## Aim of the task:
Without the images, print every line of the material below exactly as given.

## Record excerpts:

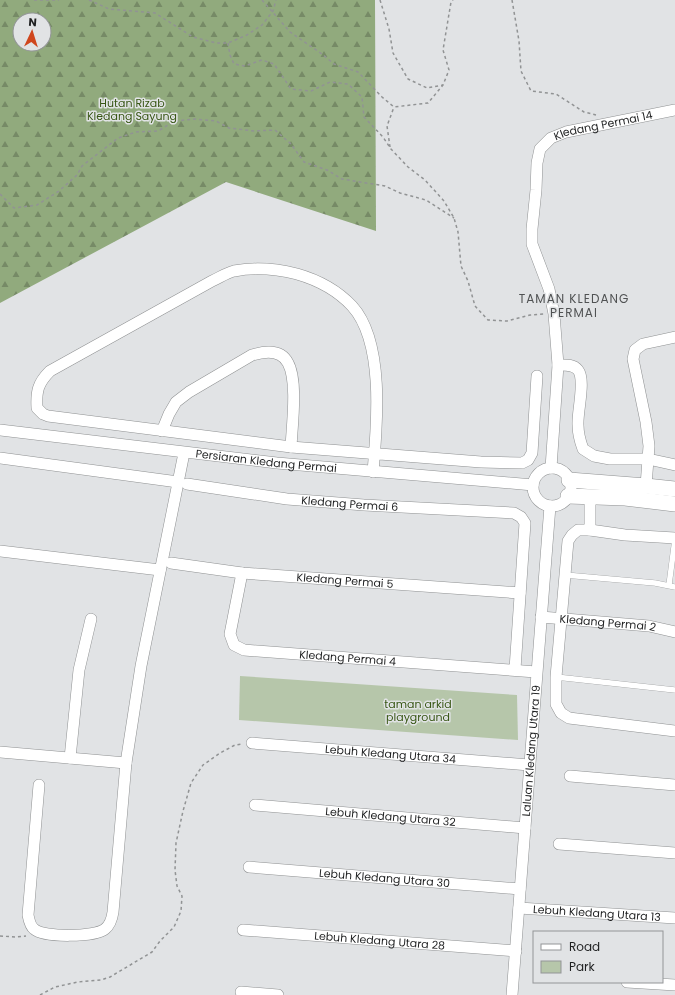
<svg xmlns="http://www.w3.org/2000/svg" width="675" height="995" font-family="Poppins,sans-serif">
  <defs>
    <pattern id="forest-firs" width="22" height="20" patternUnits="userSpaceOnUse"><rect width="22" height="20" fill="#91aa7d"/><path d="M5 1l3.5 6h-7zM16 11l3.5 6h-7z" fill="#768a66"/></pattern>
  </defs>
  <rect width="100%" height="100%" fill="#e1e3e5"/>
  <!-- forest -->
  <path fill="url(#forest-firs)" fill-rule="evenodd" d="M0,0H375L376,231L226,182L0,303ZM20,20H44V44H20Z"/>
  <!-- green -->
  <path fill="#b6c6aa" d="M240,676L517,695L518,740L239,720Z"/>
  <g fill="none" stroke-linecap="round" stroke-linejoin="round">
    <!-- service casing -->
    <g stroke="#8f9192" stroke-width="6">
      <g id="service">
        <path d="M565,575L655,583L675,587"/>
        <path d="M669,585L675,539"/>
        <path d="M556,677L675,690"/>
      </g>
    </g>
    <!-- minor casing -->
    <g stroke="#8f9192" stroke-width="12">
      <g id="minor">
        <path d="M558,365C565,365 573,364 578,370C586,380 577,412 578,425C578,433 580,441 583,449L594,456L610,459H648L675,465"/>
        <path id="s1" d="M0,430L277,463L533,485"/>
        <path d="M162,431L169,414L176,402L189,392L252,355C265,351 281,349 288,363C298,381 292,426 291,447"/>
        <path d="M0,458L178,482"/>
        <path id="s2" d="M551,468L558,365L554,314L549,289L532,244V229L536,190L537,163L540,149L551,138L566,132L675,110"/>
        <circle cx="552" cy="487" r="19"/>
        <path d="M373,472C377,426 385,342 352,306C337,290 318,280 297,274C277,269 255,267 234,271C226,273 219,278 212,281L50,371C38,383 36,391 37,408L43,414L48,416L291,447L481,462L522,463L528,460L532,453L537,376"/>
        <path id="s3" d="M187,484L287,499L364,505L514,513L521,517L525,523L515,669"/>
        <path d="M646,486L649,446L646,422L633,359L635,350L643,344L675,337"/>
        <path d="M590,496V530"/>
        <path d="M675,538L625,535L590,530H578L572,535L568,541L556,677V704L561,713L569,718L675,731"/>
        <path d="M0,551L160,570"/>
        <path id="s4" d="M171,563L242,573L520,593"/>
        <path id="s5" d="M242,573L230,634L234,645L244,650L536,672"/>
        <path id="s6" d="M541,617L649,626L675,632"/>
        <path id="s7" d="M252,743L529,765"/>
        <path d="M0,752L126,763"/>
        <path d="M70,758L79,670L91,619"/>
        <path d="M570,776L675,785"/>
        <path d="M39,785L28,915C29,920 30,926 34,929C44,938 95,937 105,929C110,925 112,919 113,912L126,763L141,666L184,453"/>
        <path id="s8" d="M255,805L525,828"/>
        <path d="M559,844L675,853"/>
        <path id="s9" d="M249,867L520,889"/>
        <path id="s10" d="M519,908L675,918"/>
        <path id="s11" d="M243,930L516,951"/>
        <path d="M627,982L675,985"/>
        <path d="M241,992L278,995"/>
        <path id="s12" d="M512,995L550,506"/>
      </g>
    </g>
    <!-- secondary casing -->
    <g stroke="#8f9192" stroke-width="16">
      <g id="secondary">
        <path d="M569,480L646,486L675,489"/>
        <path d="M568,496L625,498L675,504"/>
      </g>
    </g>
    <!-- path -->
    <g stroke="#919394" stroke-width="1.5" stroke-dasharray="3 3" stroke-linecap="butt">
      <path d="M34,0H59"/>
      <path d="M89,0L109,9L155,13L193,37L216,43H228L247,35L262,25L273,11L276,0"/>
      <path d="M262,0L290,32L322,54L334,64L358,72L382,97L394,107L428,103L443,85L449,70L443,50L451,2L453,0"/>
      <path d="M380,0L389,29L393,53L408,79L427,88L443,85"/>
      <path d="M512,0L519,41L521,71L531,91L556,94L584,112L596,115"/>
      <path d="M228,43L230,55L234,64L245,66L262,60L274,64L291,89L311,91L330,82L348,84L362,97L364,117L383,137L391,149L408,167L425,180L444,201L454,218L458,232L461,266L468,281L475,306L488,320L507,321L530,315L544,314"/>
      <path d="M390,147L387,126L394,107"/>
      <path d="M0,194L14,208L37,205L59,191L77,175L82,166L118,138L136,132L158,131L175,121L195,119L216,121L229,128L254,131L275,130L291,144L304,162L327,170L342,179L385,186L400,193L426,200L454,218"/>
      <path d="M0,936L16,937L26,936"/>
      <path d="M40,995L55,987L78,982L101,980L110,977L152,952L160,941L174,927L181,911L182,896L177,886L175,870L176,843L183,811L191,783L203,765L220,753L235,745L242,744"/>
    </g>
    <!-- service -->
    <use href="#service" stroke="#fff" stroke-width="5.5"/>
    <!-- minor -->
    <use href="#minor" stroke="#fff" stroke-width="11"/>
    <!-- secondary -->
    <use href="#secondary" stroke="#fff" stroke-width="15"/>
  </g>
  <g text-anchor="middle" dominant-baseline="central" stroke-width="3" stroke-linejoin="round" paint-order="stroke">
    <!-- park labels -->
    <g font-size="11" fill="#375614" stroke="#e1e3e5">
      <text x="132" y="103">Hutan Rizab<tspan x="132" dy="13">Kledang Sayung</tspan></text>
      <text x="418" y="704">taman arkid<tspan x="418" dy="13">playground</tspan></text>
    </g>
    <!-- street labels -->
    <g font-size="11" fill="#1f2021" stroke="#e1e3e5">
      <text stroke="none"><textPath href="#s2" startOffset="393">Kledang Permai 14</textPath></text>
      <text stroke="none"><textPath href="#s1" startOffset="268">Persiaran Kledang Permai</textPath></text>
      <text stroke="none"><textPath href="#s3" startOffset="164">Kledang Permai 6</textPath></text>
      <text stroke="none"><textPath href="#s4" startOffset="175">Kledang Permai 5</textPath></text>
      <text stroke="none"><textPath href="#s6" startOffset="67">Kledang Permai 2</textPath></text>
      <text stroke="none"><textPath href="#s5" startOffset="189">Kledang Permai 4</textPath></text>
      <text stroke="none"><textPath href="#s12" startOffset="245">Laluan Kledang Utara 19</textPath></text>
      <text stroke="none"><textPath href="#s7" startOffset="139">Lebuh Kledang Utara 34</textPath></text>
      <text stroke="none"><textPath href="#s8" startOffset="136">Lebuh Kledang Utara 32</textPath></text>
      <text stroke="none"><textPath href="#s9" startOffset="136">Lebuh Kledang Utara 30</textPath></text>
      <text stroke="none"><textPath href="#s10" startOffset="78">Lebuh Kledang Utara 13</textPath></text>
      <text stroke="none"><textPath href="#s11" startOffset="137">Lebuh Kledang Utara 28</textPath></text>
    </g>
    <!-- neighbourhood labels -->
    <g font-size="12" letter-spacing="1" fill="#505253" stroke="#e1e3e5">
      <text x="574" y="298">TAMAN KLEDANG<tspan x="574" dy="14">PERMAI</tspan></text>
    </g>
  </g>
  <!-- legend -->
  <rect x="533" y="931" width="130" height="52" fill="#e1e3e5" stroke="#939597"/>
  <rect x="541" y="944" width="20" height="6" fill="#ffffff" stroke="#939597"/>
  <text x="569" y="951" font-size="12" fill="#1f2021">Road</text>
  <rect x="541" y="961" width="20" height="12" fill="#b6c6aa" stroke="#939597"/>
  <text x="569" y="971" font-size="12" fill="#1f2021">Park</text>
  <!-- north arrow -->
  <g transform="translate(32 32) rotate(4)"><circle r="19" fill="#e1e3e5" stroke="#939597"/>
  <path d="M0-3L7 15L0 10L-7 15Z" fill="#cf461d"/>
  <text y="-6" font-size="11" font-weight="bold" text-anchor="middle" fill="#1f2021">N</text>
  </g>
</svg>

## Solution for this exercise:
<svg xmlns="http://www.w3.org/2000/svg" width="675" height="995" font-family="Poppins,sans-serif">
  <defs>
    <pattern id="forest-firs" width="22" height="20" patternUnits="userSpaceOnUse"><rect width="22" height="20" fill="#91aa7d"/><path d="M5 1l3.5 6h-7zM16 11l3.5 6h-7z" fill="#768a66"/></pattern>
  </defs>
  <rect width="100%" height="100%" fill="#e1e3e5"/>
  <!-- forest -->
  <path fill="url(#forest-firs)" fill-rule="evenodd" d="M0,0H375L376,231L226,182L0,303ZM20,20H44V44H20Z"/>
  <!-- green -->
  <path fill="#b6c6aa" d="M240,676L517,695L518,740L239,720Z"/>
  <g fill="none" stroke-linecap="round" stroke-linejoin="round">
    <!-- service casing -->
    <g stroke="#8f9192" stroke-width="6">
      <g id="service">
        <path d="M565,575L655,583L675,587"/>
        <path d="M669,585L675,539"/>
        <path d="M556,677L675,690"/>
      </g>
    </g>
    <!-- minor casing -->
    <g stroke="#8f9192" stroke-width="12">
      <g id="minor">
        <path d="M558,365C565,365 573,364 578,370C586,380 577,412 578,425C578,433 580,441 583,449L594,456L610,459H648L675,465"/>
        <path id="s1" d="M0,430L277,463L533,485"/>
        <path d="M162,431L169,414L176,402L189,392L252,355C265,351 281,349 288,363C298,381 292,426 291,447"/>
        <path d="M0,458L178,482"/>
        <path id="s2" d="M551,468L558,365L554,314L549,289L532,244V229L536,190L537,163L540,149L551,138L566,132L675,110"/>
        <circle cx="552" cy="487" r="19"/>
        <path d="M373,472C377,426 385,342 352,306C337,290 318,280 297,274C277,269 255,267 234,271C226,273 219,278 212,281L50,371C38,383 36,391 37,408L43,414L48,416L291,447L481,462L522,463L528,460L532,453L537,376"/>
        <path id="s3" d="M187,484L287,499L364,505L514,513L521,517L525,523L515,669"/>
        <path d="M646,486L649,446L646,422L633,359L635,350L643,344L675,337"/>
        <path d="M590,496V530"/>
        <path d="M675,538L625,535L590,530H578L572,535L568,541L556,677V704L561,713L569,718L675,731"/>
        <path d="M0,551L160,570"/>
        <path id="s4" d="M171,563L242,573L520,593"/>
        <path id="s5" d="M242,573L230,634L234,645L244,650L536,672"/>
        <path id="s6" d="M541,617L649,626L675,632"/>
        <path id="s7" d="M252,743L529,765"/>
        <path d="M0,752L126,763"/>
        <path d="M70,758L79,670L91,619"/>
        <path d="M570,776L675,785"/>
        <path d="M39,785L28,915C29,920 30,926 34,929C44,938 95,937 105,929C110,925 112,919 113,912L126,763L141,666L184,453"/>
        <path id="s8" d="M255,805L525,828"/>
        <path d="M559,844L675,853"/>
        <path id="s9" d="M249,867L520,889"/>
        <path id="s10" d="M519,908L675,918"/>
        <path id="s11" d="M243,930L516,951"/>
        <path d="M627,982L675,985"/>
        <path d="M241,992L278,995"/>
        <path id="s12" d="M512,995L550,506"/>
      </g>
    </g>
    <!-- secondary casing -->
    <g stroke="#8f9192" stroke-width="16">
      <g id="secondary">
        <path d="M569,480L646,486L675,489"/>
        <path d="M568,496L625,498L675,504"/>
      </g>
    </g>
    <!-- path -->
    <g stroke="#919394" stroke-width="1.5" stroke-dasharray="3 3" stroke-linecap="butt">
      <path d="M34,0H59"/>
      <path d="M89,0L109,9L155,13L193,37L216,43H228L247,35L262,25L273,11L276,0"/>
      <path d="M262,0L290,32L322,54L334,64L358,72L382,97L394,107L428,103L443,85L449,70L443,50L451,2L453,0"/>
      <path d="M380,0L389,29L393,53L408,79L427,88L443,85"/>
      <path d="M512,0L519,41L521,71L531,91L556,94L584,112L596,115"/>
      <path d="M228,43L230,55L234,64L245,66L262,60L274,64L291,89L311,91L330,82L348,84L362,97L364,117L383,137L391,149L408,167L425,180L444,201L454,218L458,232L461,266L468,281L475,306L488,320L507,321L530,315L544,314"/>
      <path d="M390,147L387,126L394,107"/>
      <path d="M0,194L14,208L37,205L59,191L77,175L82,166L118,138L136,132L158,131L175,121L195,119L216,121L229,128L254,131L275,130L291,144L304,162L327,170L342,179L385,186L400,193L426,200L454,218"/>
      <path d="M0,936L16,937L26,936"/>
      <path d="M40,995L55,987L78,982L101,980L110,977L152,952L160,941L174,927L181,911L182,896L177,886L175,870L176,843L183,811L191,783L203,765L220,753L235,745L242,744"/>
    </g>
    <!-- service -->
    <use href="#service" stroke="#fff" stroke-width="5.5"/>
    <!-- minor -->
    <use href="#minor" stroke="#fff" stroke-width="11"/>
    <!-- secondary -->
    <use href="#secondary" stroke="#fff" stroke-width="15"/>
  </g>
  <g text-anchor="middle" dominant-baseline="central" stroke-width="3" stroke-linejoin="round" paint-order="stroke">
    <!-- park labels -->
    <g font-size="11" fill="#375614" stroke="#e1e3e5">
      <text x="132" y="103">Hutan Rizab<tspan x="132" dy="13">Kledang Sayung</tspan></text>
      <text x="418" y="704">taman arkid<tspan x="418" dy="13">playground</tspan></text>
    </g>
    <!-- street labels -->
    <g font-size="11" fill="#1f2021" stroke="#e1e3e5">
      <text stroke="none"><textPath href="#s2" startOffset="393">Kledang Permai 14</textPath></text>
      <text stroke="none"><textPath href="#s1" startOffset="268">Persiaran Kledang Permai</textPath></text>
      <text stroke="none"><textPath href="#s3" startOffset="164">Kledang Permai 6</textPath></text>
      <text stroke="none"><textPath href="#s4" startOffset="175">Kledang Permai 5</textPath></text>
      <text stroke="none"><textPath href="#s6" startOffset="67">Kledang Permai 2</textPath></text>
      <text stroke="none"><textPath href="#s5" startOffset="189">Kledang Permai 4</textPath></text>
      <text stroke="none"><textPath href="#s12" startOffset="245">Laluan Kledang Utara 19</textPath></text>
      <text stroke="none"><textPath href="#s7" startOffset="139">Lebuh Kledang Utara 34</textPath></text>
      <text stroke="none"><textPath href="#s8" startOffset="136">Lebuh Kledang Utara 32</textPath></text>
      <text stroke="none"><textPath href="#s9" startOffset="136">Lebuh Kledang Utara 30</textPath></text>
      <text stroke="none"><textPath href="#s10" startOffset="78">Lebuh Kledang Utara 13</textPath></text>
      <text stroke="none"><textPath href="#s11" startOffset="137">Lebuh Kledang Utara 28</textPath></text>
    </g>
    <!-- neighbourhood labels -->
    <g font-size="12" letter-spacing="1" fill="#505253" stroke="#e1e3e5">
      <text x="574" y="298">TAMAN KLEDANG<tspan x="574" dy="14">PERMAI</tspan></text>
    </g>
  </g>
  <!-- legend -->
  <rect x="533" y="931" width="130" height="52" fill="#e1e3e5" stroke="#939597"/>
  <rect x="541" y="944" width="20" height="6" fill="#ffffff" stroke="#939597"/>
  <text x="569" y="951" font-size="12" fill="#1f2021">Road</text>
  <rect x="541" y="961" width="20" height="12" fill="#b6c6aa" stroke="#939597"/>
  <text x="569" y="971" font-size="12" fill="#1f2021">Park</text>
  <!-- north arrow -->
  <g transform="translate(32 32) rotate(4)"><circle r="19" fill="#e1e3e5" stroke="#939597"/>
  <path d="M0-3L7 15L0 10L-7 15Z" fill="#cf461d"/>
  <text y="-6" font-size="11" font-weight="bold" text-anchor="middle" fill="#1f2021">N</text>
  </g>
</svg>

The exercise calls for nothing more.